**Text**
- - - -

Photo credit: The Food Lens
The Food Lens is a Boston food guide launched last year by Boston University alums Molly Ford and Sarah Jesup. Eternally curious and always hungry, Ford and Jesup have eaten their way through the city, culling the most authentic dining experiences Boston's chefs have to offer.
How did you get your start in the industry?
We both are extremely
passionate about food and
travel, and enjoy giving people tips on where they go for a casual lunch, or a fancy celebratory dinner. We felt that Boston was lacking an official dining guide, and we thought it would be useful to give locals (and travelers) a tool they can use when looking for a place to eat. The Food Lens offers a lot of details on each spot, and categories are easily searchable which makes for easy navigating.
What do you love about your job?
First of all, we love eating! Between the both of us, we probably eat out about five times a week. We also enjoy sharing our favorite spots with our family, friends, and of course, our readers. We work with an amazing team, and we’re regularly on set shooting at restaurants. Every day is pretty different for us, which also makes our job exciting!
What advice would you give to other women looking to follow in your footsteps?
Always follow your instincts and go with your gut, even if others try to guide you in a different direction.
Photo credit: Lazy Italian Culinary Adventures
Francesca Montillo, founder and owner of
Lazy Italian Culinary Adventures, is a Boston-based Italian native. She has always loved traveling and cooking, so when her ideal job failed to manifest itself, she decided to create it.
How did you get your start in the industry?

- - - -

**Information provided**
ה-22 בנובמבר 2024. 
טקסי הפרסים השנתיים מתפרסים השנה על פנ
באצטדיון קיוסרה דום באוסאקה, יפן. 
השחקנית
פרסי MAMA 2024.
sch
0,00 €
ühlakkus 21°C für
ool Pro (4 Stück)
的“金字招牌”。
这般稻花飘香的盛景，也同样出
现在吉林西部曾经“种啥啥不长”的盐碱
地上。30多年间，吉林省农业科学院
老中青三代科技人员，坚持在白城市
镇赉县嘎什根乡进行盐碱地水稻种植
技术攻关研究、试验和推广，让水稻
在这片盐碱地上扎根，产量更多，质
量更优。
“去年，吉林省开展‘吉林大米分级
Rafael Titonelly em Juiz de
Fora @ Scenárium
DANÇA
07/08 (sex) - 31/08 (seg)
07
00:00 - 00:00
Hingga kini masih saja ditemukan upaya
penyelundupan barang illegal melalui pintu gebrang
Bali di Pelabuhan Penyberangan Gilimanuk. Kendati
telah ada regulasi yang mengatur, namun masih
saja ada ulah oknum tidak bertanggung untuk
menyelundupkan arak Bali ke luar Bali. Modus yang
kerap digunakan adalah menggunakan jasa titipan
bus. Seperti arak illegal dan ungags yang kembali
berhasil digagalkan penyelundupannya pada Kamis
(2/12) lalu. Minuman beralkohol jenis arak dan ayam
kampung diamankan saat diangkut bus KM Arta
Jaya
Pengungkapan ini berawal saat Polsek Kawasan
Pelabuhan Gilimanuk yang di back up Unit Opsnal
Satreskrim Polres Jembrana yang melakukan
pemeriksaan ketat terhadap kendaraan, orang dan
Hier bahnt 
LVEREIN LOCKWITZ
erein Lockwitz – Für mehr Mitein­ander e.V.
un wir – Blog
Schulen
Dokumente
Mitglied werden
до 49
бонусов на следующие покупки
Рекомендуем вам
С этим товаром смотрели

- - - -

**Problem requirements**
In the text, who launched The Food Lens?

**Result for this task**
Boston University alums Molly Ford and Sarah Jesup launched The Food Lens.